Aku tak menduga sama sekali. Awalnya ia menyapaku dengan raut wajah begitu cerah. Namun cerita si lelaki menjelaskan padaku bahwa ada rasa kecewa yang ia pendam terhadap sosok Lily. Tentang Lily yang menghilang tanpa kabar dan meninggalkannya begitu saja. Tentang Lily yang menyembunyikan rahasia besar mengenai penyakitnya. Ceritaku kini semakin mirip dengan miliknya.
                “Sekarang aku bisa melihat. Tapi itu tak akan memperbaiki apa pun. Seseorang yang selalu ingin kulihat sudah tidak ada di dunia ini. Seseorang yang ingin kutemukan ketika ia tiba-tiba menghilang…” Kali ini si lelaki menangis. Aku membiarkannya beberapa saat.
Senja sudah menghilang sepenuhnya. Bintang-bintang bermunculan di langit yang semakin menghitam. Lampu-lampu di sepanjang dermaga telah menyala. Sepi. Hanya ada aku, Max, si lelaki dengan Lily dan kesedihannya. Aku ingin mengatakan bahwa garis hidupku pun hampir sama dengannya. Tapi aku urung. Aku tidak ingin menganggu kekusyukannya. Lalu yang kulakukan kemudian hanyalah memandangi bintang-bintang.
***
                “Kenapa selalu kau duluan yang datang ke tempat ini?” si lelaki muncul lagi di tempat sama pada senja selanjutnya. Ia langsung duduk di sebelahku seperti biasa.

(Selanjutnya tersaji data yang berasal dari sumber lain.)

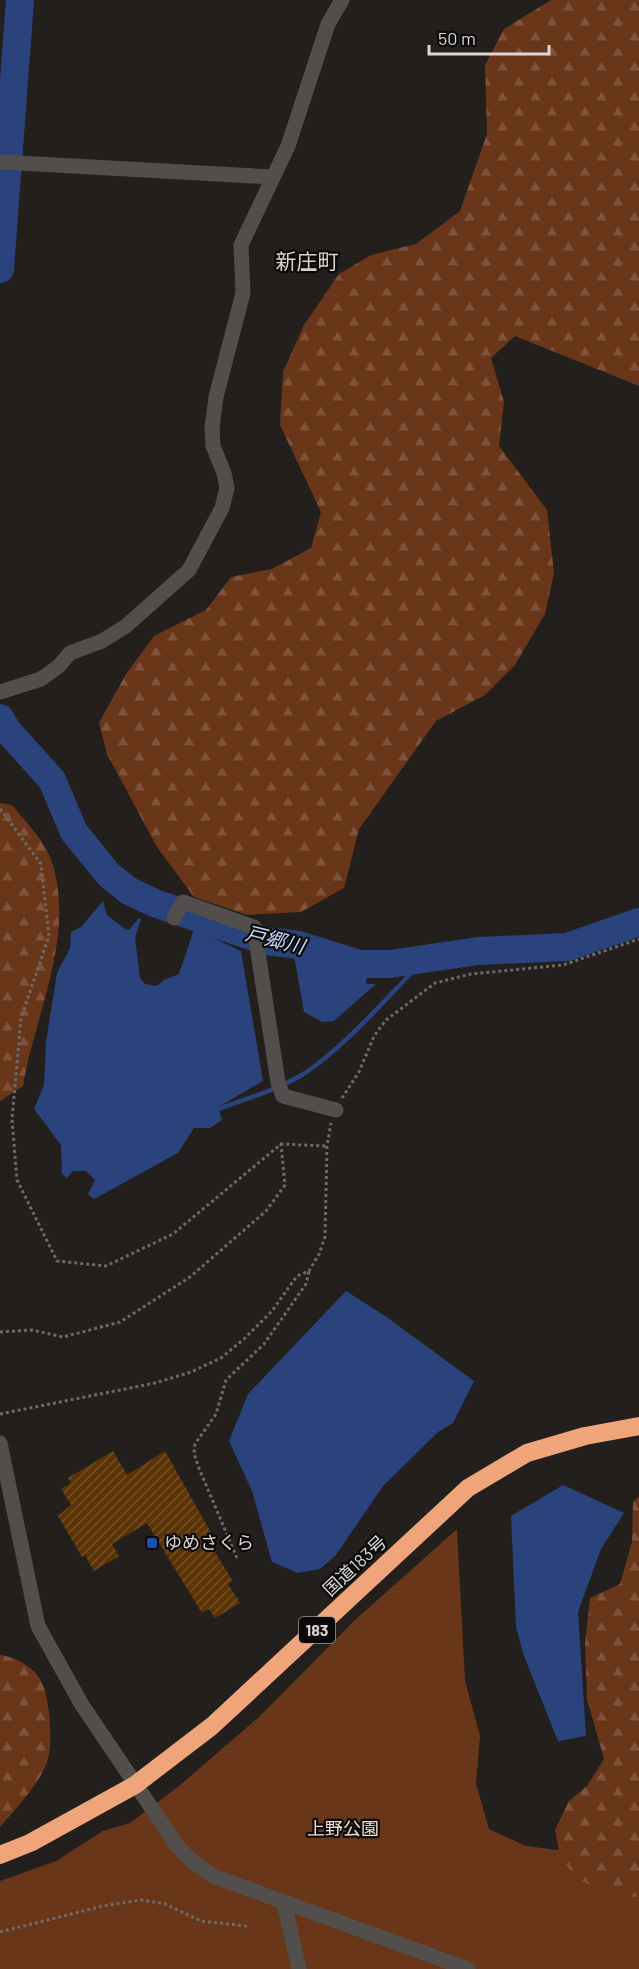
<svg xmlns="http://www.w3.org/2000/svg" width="639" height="1969" font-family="Barlow,'Noto Sans JP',sans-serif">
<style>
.green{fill:#69361a}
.forest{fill:url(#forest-firs)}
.water{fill:#2b437c}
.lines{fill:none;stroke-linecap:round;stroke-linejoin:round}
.stream{stroke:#2b437c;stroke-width:4.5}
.river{stroke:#2b437c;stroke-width:28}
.building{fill:url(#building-hatch)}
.path{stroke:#6c6967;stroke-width:3;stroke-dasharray:3 3;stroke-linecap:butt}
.minor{stroke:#524e4b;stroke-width:15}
.highway{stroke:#efa579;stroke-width:18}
.transit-dot{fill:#1a4fb4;stroke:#0b0a09;stroke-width:2}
.labels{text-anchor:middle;stroke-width:4.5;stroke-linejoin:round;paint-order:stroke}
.shield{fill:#0b0a09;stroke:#9c9a98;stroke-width:1.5}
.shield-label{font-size:16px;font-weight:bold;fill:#dad7d6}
.poi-label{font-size:18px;fill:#dad7d6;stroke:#0b0a09;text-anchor:start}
.street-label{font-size:18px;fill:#dad7d6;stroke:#0b0a09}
.park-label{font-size:18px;fill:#f2ded4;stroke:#0b0a09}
.water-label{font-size:20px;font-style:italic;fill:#c4d5f8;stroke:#0b0a09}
.quarter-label{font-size:21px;fill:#d8d2cf;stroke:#0b0a09}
</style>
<defs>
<pattern id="forest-firs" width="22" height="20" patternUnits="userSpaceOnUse" patternTransform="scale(1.5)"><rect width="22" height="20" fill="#69361a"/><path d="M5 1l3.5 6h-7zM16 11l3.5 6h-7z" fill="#7e523b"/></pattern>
<pattern id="building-hatch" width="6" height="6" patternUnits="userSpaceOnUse" patternTransform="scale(1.5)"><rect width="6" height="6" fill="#5b3305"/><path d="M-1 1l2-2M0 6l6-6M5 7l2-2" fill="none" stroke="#725029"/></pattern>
</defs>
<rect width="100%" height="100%" fill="#231f1d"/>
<!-- green -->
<path class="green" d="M 457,1529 L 465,1681 L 480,1736 L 476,1784 L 489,1829 L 526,1846 L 574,1852 L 639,1873 L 639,1969 L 0,1969 L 0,1881 L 56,1861 L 103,1831 L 130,1823 L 179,1786 L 259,1717 L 355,1620 Z"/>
<!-- forest -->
<path class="forest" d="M 551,0 L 639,0 L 639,386 L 515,336 L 491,358 L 504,402 L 499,446 L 547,510 L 554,573 L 545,614 L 515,665 L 485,695 L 436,721 L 359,829 L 344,888 L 301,912 L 247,915 L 194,897 L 157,847 L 107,754 L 99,723 L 126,674 L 154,636 L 206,610 L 231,577 L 272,569 L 311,548 L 321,512 L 280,425 L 283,372 L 304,325 L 339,274 L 371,255 L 416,244 L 460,211 L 487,134 L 485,65 L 504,29 Z
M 0,803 L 12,805 C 24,820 43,839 50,857 C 78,931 35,1013 23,1086 L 0,1101 Z
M 639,1496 L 639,1897 L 613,1896 L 576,1878 L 560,1856 L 555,1830 L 569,1801 L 587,1786 L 604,1759 L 587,1699 L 585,1643 L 590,1598 L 620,1584 L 632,1542 L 633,1502 Z
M 0,1655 C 14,1656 35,1668 41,1681 C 50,1697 53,1742 48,1759 C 43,1780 14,1811 0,1827 Z"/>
<!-- water -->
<path class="water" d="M 103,901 L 107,915 L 125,929 L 129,930 L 139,918 L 141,919 L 135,938 L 140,978 L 145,984 L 157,986 L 164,980 L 179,974 L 194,929 L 241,951 L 263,1081 L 218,1107 L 222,1120 L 210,1128 L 194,1128 L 178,1153 L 94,1199 L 88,1194 L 95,1180 L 86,1171 L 73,1171 L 67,1178 L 62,1174 L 61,1145 L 34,1109 L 44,1085 L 46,1042 L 57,973 L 70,948 L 71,932 L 81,927 Z
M 294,955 L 347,971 L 375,973 L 367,976 L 366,984 L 376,984 L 334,1021 L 322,1022 L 304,1012 Z
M 346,1291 L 385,1316 L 474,1381 L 453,1423 L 438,1432 L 383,1486 L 336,1555 L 320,1569 L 298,1573 L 272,1562 L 252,1491 L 229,1441 L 248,1394 Z
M 563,1485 L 624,1513 L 601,1549 L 578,1612 L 586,1736 L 558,1741 L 524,1656 L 516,1627 L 511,1516 Z"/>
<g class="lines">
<!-- stream -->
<path class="stream" d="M 215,1110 C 245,1099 278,1090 305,1073 C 349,1043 386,998 423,961"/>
<!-- river -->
<path class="river" d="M 0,269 L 20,0
M 0,718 L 7,730 L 52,780 L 74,832 L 109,875 L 129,891 L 157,904 L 266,941 L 299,945 L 360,964 L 390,964 L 478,951 L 567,947 L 639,922"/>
</g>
<!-- building -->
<path class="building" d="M 113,1451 L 127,1475 L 165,1451 L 214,1538 L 208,1541 L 233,1581 L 228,1584 L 240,1603 L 215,1618 L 209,1609 L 202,1613 L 147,1523 L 112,1544 L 119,1556 L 94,1571 L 85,1555 L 82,1557 L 58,1516 L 71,1505 L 61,1489 L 71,1483 L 68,1478 Z"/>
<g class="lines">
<!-- path -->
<path class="path" d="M 0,809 L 41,864 L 49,936 L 21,1018 L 12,1119 L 17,1180 L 57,1261 L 106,1266 L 173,1234 L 281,1144 L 327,1146
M 342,1098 L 359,1072 L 374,1036 L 386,1020 L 435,983 L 471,974 L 563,965 L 639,939
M 0,1332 L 32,1330 L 63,1337 L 120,1322 L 190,1277 L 266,1211 L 285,1185 L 281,1144
M 0,1414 L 155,1383 L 191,1372 L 221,1358 L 244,1339 L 272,1311 L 297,1276 L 309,1271 L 319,1254 L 325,1237 L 327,1146 L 331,1123
M 237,1558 L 198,1466 L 194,1453 L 195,1444 L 216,1414 L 226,1380 L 264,1344 L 306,1284 L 309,1271
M 0,1932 L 103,1906 L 141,1900 L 165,1904 L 201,1921 L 246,1926 L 247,1922"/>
<!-- minor -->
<path class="minor" d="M 0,162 L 272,177
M 0,692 L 41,679 L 59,666 L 70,653 L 102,641 L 126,626 L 189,570 L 222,508 L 227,488 L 224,473 L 213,446 L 212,428 L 216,397 L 243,293 L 241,245 L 288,146 L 328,24 L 342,0
M 174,918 L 183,902 L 254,927 L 278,1082 L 283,1096 L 336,1110
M 0,1443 L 38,1626 L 82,1705 L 178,1847 L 193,1862 L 213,1876 L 468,1969
M 284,1903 L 299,1969"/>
<!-- highway -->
<path class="highway" d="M 0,1855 L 30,1843 L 135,1785 L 212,1726 L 468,1488 L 527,1453 L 585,1436 L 639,1426"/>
</g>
<!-- markers -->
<rect class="transit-dot" x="146" y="1537" width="12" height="12" rx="3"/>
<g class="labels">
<!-- shield labels -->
<rect class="shield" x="299" y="1617" width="36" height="26" rx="4.5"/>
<g class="shield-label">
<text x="317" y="1636">183</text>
</g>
<!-- poi labels -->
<g class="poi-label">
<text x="164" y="1549">ゆめさくら</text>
</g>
<!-- street labels -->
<g class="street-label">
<text transform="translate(355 1566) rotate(-43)" y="6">国道183号</text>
</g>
<!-- park labels -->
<g class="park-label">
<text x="343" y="1835">上野公園</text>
</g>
<!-- water labels -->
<g class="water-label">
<text transform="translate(275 940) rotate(14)" y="7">戸郷川</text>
</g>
<!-- quarter labels -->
<g class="quarter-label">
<text x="307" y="269">新庄町</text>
</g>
</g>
<!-- scale -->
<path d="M429 45v9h120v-9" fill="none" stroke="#dad7d6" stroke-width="3"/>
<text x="438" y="45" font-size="18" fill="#dad7d6" stroke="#0b0a09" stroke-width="4.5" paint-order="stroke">50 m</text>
</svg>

                Aku tersenyum padanya. “Aku hanya tak ingin melewatkan senja,” kataku masih melalui tulisan di buku kecil yang sama.
Aku memang sangat menggemari senja. Senja adalah gambaran hidupku. Hidup yang tadinya berwarna dan penuh gairah karena kehadiran Max. Seperti nyala senja di ujung barat. Namun seperti senja pula yang tak begitu banyak mendapat waktunya. Ia akan segera ditelan malam. Kini periode itu telah berakhir. Hidupku kini seolah malam yang sepi. Hidup yang kucoba maknai dengan sisa semangat seperti bintik-bintik bintang yang berupa jutaan serpihan di langit. Aku sedang mencoba menyatukan serpihan itu dalam benakku. Karena aku masih menyimpan harapan untuk besinar satu saat nanti.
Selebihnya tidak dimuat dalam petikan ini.